I'm trying to speed up my PostGIS queries using multiprocessing. My current setup is using python and psycopg2 such as below. Although this has given a speed increase, it still seems like there are bottlenecks preventing rapid speed increases and I'm not sure where to go next.
I've increased a lot of the postgres parameters as suggested in 'Performance Tuning Postgres', but when I run this in AWS I never seem to be anywhere near maxing out RAM or I/O which should be the limitations for DB activity apparently. Can anyone suggest other methods for speeding this up?
> import os, sys, psycopg2, multiprocessing, time
> start = time.time()
> conn = psycopg2.connect("dbname=template_postgis_20 user=postgres")
> cur = conn.cursor()
> cur.execute("""SELECT count(*) FROM sites""")
> count = cur.fetchall()
> def getOidRanges(rownums, count):
>
> oidranges = []
> for row in rownums:
> minoid = int(row[0])
> return oidranges
>
> def mp(rownums, whereclause):
>
> for row in rownums:
> if row[0] == whereclause:
> gid1 = int(row[0])
> cur.execute("""
> UPDATE sites SET postcode=(SELECT field62 FROM (SELECT field62, COUNT(field62) FROM addressbaseplusbh1_2
> WHERE ST_Within(addressbaseplusbh1_2.geom, (select geom from sites where gid={0})) GROUP BY field62 ORDER BY count DESC)

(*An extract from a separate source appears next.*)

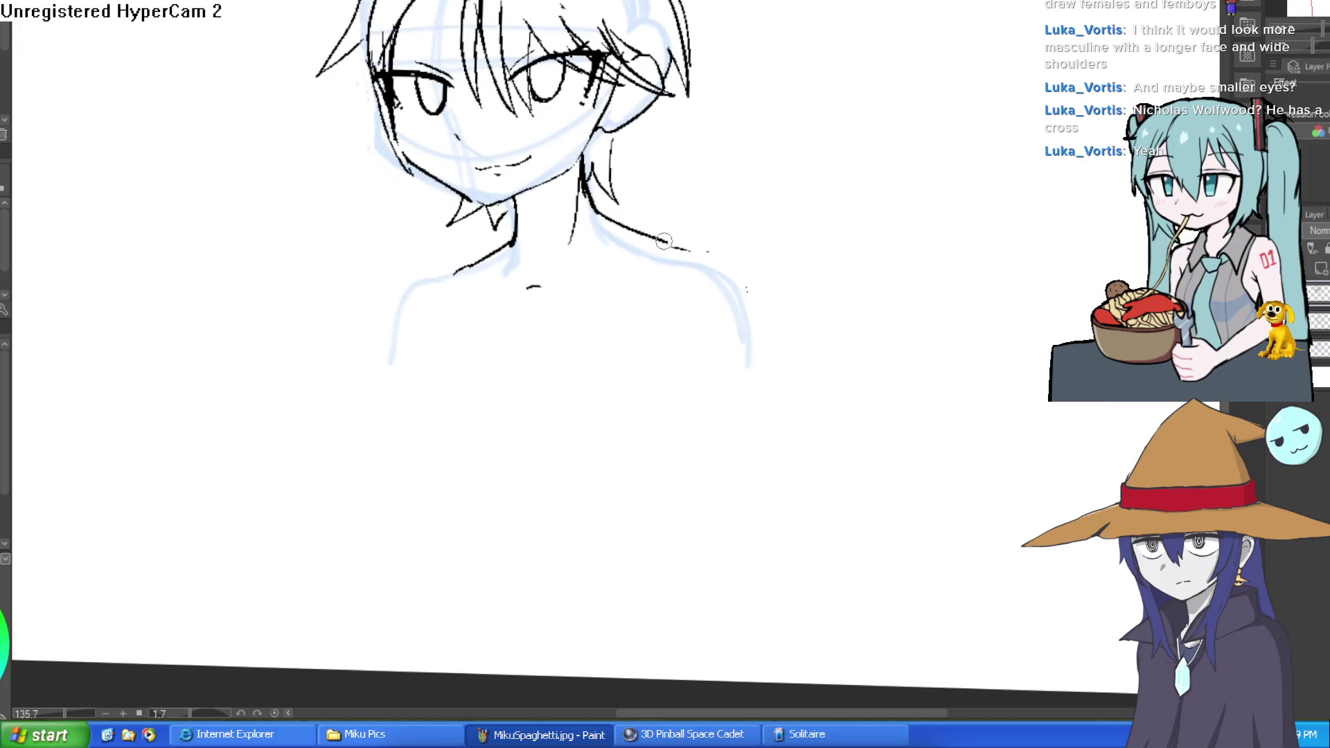
pyautogui.moveTo(727, 253); pyautogui.dragTo(798, 317)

> as postcode LIMIT 1) WHERE gid = {0};""".format(gid1))
> conn.commit()
>
> return
>
> if __name__ == "__main__":
>
> nbrquery = ("""SELECT gid FROM sites ORDER BY gid;""")
> cur.execute(nbrquery)
> rownums=cur.fetchall()
>
> cores = (multiprocessing.cpu_count()-1)
> procfeaturelimit = 1
>
> oidranges = getOidRanges(rownums, count)
>
> if len(oidranges) > 0:
> pool = multiprocessing.Pool(cores)
>
> for oidrange in oidranges:
>
> whereclause = oidrange[0]
> jobs = pool.apply_async(mp, (rownums, whereclause))
>
> pool.close()
> pool.join()
> jobs.get()
>
> try:
> conn.commit()
> cur.close()
> conn.close()
> end = time.time()
> print end - start
> except:
> pass
EDIT:
@Craig, would it work then just to have this as the executed block?
curs.execute("""UPDATE sites SET postcode=(SELECT field62 FROM (SELECT field62, COUNT(field62) FROM addressbaseplusbh1_2 WHERE ST_Within(addressbaseplusbh1_2.geom,
(select geom from sites where gid={0})) GROUP BY field62 ORDER BY count DESC)
as postcode LIMIT 1) WHERE gid = {0};""".format(whereclause))
return
Best Answer
You can use dblink in a native Postgres query to split the query up into separate database connections and execute them simultaneously. This is effectively parallelism in Postgres on a single server. It could be mimicked in Python, but I haven't tried it.
There are some limitations: 1) the operation needs to be an insert, not an update. Inserts are generally faster anyway as you're not altering an existing table (depends on your HDD as far as I understand); 2) you'll need an integer ID field to be able to split the query into chunks. Adding a serial field is best as it creates a sequential integer which breaks the work up as evenly as possible.
See Mike Gleason's parallel processing function for the details.
Key performance tip: use the boundary table as the table to split, not the points.
Using this method, we can boundary tag ~10 million points in ~15,000 polygons in about a minute on a 16 core Windows 2012 Server with 128Gb RAM on an SSD. It could run faster in Linux, but I haven't tested it.